I looked out to the river as I said, ‘Well, Daniel or Danny, I’m Jess.’
We walked back to the market without talking much. I couldn’t resist running my fingertips across all the fabrics – silk, cotton, satin, lace – in bright, bold colors. That would be the day that started my obsession with fashion designing, and it would be the start of my self-made hippie wardrobe, as Jake would call it. But it has more relevance now because it is part of the reason that Jake and I could never be together.
9
JAKE
I watch Jess as she rolls her hair into a bun and sticks it into place with two fancy-looking chopsticks. She turns to me, her hands held out from her sides. ‘Well?’
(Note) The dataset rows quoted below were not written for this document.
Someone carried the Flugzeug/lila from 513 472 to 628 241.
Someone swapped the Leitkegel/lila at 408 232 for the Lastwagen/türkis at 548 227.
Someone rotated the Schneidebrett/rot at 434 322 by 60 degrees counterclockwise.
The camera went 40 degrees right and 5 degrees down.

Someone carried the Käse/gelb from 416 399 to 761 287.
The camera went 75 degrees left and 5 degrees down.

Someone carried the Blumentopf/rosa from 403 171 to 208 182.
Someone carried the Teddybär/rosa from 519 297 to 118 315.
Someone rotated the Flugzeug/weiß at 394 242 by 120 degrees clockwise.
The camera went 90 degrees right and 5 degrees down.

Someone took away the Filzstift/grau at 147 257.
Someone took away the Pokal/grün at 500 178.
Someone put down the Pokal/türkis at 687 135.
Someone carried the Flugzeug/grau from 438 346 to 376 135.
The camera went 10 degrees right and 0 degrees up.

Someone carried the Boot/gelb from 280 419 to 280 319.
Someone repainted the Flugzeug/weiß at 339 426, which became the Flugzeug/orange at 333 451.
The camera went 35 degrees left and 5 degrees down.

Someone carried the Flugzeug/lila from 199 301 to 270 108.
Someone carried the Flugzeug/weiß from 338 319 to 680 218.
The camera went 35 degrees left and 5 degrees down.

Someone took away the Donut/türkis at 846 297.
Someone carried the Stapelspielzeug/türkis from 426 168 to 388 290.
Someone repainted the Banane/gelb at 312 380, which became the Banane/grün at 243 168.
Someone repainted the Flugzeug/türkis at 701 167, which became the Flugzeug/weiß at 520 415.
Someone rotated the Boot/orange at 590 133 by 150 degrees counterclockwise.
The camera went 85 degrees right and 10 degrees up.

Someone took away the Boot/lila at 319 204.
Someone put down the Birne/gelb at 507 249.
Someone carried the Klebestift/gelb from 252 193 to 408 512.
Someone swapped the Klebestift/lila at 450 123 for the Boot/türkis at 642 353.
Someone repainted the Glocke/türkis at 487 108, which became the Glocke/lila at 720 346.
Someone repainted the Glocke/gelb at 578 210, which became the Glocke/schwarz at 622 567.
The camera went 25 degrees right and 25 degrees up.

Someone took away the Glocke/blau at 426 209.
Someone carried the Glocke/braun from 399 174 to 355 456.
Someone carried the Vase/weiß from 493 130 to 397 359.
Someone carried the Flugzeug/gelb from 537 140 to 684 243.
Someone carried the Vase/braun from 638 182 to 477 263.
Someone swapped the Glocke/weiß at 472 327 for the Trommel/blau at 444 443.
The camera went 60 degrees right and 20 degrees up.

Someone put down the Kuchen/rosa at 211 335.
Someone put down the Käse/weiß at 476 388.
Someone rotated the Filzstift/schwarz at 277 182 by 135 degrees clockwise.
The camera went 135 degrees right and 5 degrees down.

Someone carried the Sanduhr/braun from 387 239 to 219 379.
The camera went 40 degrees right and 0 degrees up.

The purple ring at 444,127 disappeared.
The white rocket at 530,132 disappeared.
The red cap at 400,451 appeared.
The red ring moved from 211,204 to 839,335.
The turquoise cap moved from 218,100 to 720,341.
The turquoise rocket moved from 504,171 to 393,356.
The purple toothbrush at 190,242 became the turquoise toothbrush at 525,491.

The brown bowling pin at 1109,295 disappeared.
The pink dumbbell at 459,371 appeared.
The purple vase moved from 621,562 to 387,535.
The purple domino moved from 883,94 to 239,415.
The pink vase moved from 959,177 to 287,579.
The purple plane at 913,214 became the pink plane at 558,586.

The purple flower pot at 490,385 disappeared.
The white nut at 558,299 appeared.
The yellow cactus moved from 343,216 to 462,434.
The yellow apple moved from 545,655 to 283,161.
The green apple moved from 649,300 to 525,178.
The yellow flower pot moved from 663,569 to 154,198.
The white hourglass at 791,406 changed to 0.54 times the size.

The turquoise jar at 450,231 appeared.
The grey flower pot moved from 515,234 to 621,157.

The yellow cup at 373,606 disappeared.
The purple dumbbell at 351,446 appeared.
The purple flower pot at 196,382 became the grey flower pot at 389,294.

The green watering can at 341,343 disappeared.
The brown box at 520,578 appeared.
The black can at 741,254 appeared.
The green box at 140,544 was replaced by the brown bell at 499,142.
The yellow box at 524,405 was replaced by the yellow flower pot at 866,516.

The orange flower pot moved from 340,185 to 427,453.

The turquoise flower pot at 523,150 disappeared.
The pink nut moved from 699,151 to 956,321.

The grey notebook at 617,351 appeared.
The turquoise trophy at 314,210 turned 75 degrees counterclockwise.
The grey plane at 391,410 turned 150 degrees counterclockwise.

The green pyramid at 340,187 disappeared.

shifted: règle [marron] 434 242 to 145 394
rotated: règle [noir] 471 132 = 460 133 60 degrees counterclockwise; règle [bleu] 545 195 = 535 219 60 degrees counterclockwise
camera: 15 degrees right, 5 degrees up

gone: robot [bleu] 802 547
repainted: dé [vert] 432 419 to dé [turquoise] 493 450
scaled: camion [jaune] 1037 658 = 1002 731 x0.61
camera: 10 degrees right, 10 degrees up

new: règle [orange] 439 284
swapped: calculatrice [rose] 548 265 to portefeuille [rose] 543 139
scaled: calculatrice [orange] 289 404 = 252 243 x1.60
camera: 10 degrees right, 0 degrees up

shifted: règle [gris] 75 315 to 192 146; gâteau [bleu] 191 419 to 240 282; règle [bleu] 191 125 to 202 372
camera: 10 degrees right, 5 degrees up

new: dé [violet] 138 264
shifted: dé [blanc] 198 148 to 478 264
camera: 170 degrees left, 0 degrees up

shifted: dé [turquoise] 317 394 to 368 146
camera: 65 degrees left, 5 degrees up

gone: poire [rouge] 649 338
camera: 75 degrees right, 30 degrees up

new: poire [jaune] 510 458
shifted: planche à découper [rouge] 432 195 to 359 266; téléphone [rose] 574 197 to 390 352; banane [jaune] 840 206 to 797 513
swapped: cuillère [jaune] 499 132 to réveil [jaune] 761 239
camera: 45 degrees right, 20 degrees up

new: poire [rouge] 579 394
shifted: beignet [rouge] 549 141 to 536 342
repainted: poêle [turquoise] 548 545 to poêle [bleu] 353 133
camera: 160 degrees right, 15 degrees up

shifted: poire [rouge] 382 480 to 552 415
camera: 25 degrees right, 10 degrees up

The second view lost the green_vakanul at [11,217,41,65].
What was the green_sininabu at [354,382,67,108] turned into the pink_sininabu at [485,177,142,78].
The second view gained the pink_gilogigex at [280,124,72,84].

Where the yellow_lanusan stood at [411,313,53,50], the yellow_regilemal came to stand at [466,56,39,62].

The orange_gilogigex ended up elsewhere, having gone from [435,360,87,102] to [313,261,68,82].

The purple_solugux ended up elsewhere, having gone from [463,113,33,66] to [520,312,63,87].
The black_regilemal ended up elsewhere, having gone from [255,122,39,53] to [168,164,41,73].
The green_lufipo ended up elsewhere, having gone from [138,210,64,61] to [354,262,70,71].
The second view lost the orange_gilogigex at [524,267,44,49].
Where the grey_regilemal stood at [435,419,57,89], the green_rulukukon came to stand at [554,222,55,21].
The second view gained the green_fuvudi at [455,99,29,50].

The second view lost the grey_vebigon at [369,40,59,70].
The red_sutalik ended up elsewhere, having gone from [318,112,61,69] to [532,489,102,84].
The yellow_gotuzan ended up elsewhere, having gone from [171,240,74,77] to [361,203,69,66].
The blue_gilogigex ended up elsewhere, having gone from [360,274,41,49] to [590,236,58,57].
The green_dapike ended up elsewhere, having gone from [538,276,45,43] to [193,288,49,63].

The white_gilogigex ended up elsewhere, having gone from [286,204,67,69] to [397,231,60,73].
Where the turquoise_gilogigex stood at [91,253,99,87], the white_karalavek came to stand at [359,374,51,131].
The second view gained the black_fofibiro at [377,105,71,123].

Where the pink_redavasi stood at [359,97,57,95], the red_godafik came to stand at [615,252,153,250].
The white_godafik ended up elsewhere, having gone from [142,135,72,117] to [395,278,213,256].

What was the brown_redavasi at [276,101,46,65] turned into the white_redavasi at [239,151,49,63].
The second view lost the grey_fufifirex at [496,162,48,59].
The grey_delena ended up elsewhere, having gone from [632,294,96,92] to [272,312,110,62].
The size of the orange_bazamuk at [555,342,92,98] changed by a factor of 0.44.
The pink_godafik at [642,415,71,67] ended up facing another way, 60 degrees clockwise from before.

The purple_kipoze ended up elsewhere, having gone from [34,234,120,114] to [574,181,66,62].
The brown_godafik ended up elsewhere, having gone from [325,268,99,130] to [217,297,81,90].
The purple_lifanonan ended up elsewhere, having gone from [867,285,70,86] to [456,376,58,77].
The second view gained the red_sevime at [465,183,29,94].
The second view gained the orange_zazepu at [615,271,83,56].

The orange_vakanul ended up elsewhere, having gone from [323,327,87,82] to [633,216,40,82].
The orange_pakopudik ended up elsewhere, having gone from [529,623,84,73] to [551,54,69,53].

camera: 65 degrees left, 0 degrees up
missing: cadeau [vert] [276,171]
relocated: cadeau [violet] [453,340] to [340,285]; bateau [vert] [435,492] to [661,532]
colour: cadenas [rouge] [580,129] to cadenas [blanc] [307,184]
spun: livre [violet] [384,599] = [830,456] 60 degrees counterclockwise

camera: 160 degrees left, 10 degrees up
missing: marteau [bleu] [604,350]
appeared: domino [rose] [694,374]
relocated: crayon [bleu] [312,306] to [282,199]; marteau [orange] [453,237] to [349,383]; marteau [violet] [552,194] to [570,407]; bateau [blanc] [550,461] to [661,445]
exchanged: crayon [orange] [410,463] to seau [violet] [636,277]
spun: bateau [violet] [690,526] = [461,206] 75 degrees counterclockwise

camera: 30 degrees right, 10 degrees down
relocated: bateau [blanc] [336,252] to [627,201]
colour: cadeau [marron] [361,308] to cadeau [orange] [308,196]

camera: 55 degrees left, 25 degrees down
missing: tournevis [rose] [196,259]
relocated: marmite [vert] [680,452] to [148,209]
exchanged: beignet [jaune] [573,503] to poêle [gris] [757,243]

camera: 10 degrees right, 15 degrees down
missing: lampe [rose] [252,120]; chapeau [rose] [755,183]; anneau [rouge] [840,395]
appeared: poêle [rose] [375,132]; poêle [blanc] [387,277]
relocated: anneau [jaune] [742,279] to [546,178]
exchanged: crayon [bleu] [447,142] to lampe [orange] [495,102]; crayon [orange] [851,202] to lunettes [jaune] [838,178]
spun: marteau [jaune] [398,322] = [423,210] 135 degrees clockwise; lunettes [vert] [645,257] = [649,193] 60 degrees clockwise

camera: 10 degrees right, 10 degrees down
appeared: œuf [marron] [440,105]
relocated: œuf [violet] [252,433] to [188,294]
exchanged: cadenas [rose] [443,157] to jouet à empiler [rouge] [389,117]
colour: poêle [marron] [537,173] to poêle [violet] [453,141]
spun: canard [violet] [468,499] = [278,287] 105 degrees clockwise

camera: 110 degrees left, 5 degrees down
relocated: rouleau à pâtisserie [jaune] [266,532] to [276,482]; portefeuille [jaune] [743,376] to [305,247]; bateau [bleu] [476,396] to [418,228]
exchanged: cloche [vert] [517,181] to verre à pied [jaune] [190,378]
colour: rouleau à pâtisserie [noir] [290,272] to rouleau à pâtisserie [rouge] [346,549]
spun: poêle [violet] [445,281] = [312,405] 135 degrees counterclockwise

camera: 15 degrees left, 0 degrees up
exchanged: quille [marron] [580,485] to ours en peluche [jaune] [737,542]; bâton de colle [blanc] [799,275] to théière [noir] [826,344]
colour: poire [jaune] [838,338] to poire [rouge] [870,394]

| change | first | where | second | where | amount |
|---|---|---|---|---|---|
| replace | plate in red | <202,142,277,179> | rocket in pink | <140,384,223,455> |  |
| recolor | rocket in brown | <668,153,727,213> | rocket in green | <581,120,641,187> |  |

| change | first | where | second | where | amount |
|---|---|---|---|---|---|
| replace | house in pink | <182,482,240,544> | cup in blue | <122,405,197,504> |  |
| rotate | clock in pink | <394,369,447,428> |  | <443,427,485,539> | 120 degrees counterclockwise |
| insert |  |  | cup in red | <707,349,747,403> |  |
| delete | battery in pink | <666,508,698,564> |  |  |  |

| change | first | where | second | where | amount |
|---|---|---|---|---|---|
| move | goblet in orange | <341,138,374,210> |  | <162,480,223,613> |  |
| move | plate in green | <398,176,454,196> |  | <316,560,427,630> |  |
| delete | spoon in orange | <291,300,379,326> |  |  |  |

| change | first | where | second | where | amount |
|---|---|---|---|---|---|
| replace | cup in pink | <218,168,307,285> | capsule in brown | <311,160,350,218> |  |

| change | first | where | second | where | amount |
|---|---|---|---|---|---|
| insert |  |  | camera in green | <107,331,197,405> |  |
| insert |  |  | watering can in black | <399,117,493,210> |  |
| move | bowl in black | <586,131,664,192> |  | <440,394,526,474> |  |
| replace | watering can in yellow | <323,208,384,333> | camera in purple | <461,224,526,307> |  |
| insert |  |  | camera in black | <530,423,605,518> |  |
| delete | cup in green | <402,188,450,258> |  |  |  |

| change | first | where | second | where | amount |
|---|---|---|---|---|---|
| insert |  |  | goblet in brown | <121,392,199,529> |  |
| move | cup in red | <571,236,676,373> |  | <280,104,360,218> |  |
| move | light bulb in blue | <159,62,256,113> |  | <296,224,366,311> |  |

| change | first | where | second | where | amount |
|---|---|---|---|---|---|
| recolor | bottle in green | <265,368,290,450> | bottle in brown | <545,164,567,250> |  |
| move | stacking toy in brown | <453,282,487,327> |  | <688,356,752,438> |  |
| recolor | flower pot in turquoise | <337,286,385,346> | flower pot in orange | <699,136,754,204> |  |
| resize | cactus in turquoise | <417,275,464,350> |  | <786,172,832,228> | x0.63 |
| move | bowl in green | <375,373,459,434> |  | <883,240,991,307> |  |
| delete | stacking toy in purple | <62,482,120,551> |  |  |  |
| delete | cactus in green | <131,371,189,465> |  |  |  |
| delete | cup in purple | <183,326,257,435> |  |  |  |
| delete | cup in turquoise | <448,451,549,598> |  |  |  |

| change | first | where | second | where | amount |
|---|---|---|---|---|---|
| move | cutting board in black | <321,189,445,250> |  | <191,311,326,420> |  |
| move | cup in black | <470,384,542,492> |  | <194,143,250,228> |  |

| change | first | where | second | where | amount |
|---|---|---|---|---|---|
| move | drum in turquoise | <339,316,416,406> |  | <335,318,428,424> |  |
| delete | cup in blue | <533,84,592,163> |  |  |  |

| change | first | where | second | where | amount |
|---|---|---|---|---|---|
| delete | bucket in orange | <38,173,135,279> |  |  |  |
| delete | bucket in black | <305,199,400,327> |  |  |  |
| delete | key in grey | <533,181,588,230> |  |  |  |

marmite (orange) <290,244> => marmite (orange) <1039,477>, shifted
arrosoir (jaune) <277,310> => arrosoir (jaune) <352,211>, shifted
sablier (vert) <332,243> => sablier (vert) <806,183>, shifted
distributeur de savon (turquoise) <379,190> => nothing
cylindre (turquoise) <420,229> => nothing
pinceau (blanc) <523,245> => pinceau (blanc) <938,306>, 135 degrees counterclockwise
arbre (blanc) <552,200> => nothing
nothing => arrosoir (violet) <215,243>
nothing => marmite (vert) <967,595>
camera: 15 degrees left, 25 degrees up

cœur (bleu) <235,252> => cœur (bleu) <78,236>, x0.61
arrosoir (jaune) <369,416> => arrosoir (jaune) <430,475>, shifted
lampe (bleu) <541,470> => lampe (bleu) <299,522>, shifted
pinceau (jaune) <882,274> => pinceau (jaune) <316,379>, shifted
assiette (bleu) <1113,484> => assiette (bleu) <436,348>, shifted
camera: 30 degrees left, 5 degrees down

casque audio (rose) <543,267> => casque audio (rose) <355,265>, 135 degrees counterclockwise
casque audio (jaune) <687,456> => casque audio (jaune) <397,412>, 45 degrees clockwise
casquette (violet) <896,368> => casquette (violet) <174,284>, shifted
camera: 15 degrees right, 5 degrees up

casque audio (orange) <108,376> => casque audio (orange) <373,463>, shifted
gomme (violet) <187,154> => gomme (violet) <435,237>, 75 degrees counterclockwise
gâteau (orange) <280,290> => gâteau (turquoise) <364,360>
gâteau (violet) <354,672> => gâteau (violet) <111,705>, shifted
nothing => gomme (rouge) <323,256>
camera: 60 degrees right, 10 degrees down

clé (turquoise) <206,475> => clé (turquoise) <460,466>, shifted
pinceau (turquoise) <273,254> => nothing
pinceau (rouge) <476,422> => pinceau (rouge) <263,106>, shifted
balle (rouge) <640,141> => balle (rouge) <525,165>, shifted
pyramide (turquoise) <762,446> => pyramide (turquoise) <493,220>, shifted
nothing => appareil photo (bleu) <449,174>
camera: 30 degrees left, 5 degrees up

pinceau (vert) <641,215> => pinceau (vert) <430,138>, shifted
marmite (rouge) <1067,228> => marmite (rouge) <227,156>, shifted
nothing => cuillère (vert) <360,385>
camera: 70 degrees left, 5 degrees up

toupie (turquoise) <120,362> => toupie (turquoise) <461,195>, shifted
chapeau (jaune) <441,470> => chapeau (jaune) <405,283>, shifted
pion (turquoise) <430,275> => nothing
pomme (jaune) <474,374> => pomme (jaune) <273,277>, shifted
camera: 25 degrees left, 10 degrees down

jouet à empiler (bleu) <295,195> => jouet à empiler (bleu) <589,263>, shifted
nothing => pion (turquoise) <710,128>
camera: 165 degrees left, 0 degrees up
She’s wearing the Asian-style wrap top she made a couple of weeks ago, teamed with black, low-rise pants and her own bold print wedges. She looks unique, fantastic, and her all at once.
‘Four. Sorry, babe, I’m not in an Asian mood.’
She rolls her eyes as she adds gold-leaf earrings. ‘That’s because you have your sights on all the French food Edmond and Amelie brought with them.’
When she turns her back on me, I notice one of her chopsticks isn’t pushed quite far enough into her hair. I get off the bed and move behind her. She watches our reflection in the mirror as I slide the chopstick farther into her bun. ‘Better.’
Reaching back and raising her hand to my jaw, she smiles softly. She squeals when I take her by surprise, biting her hand.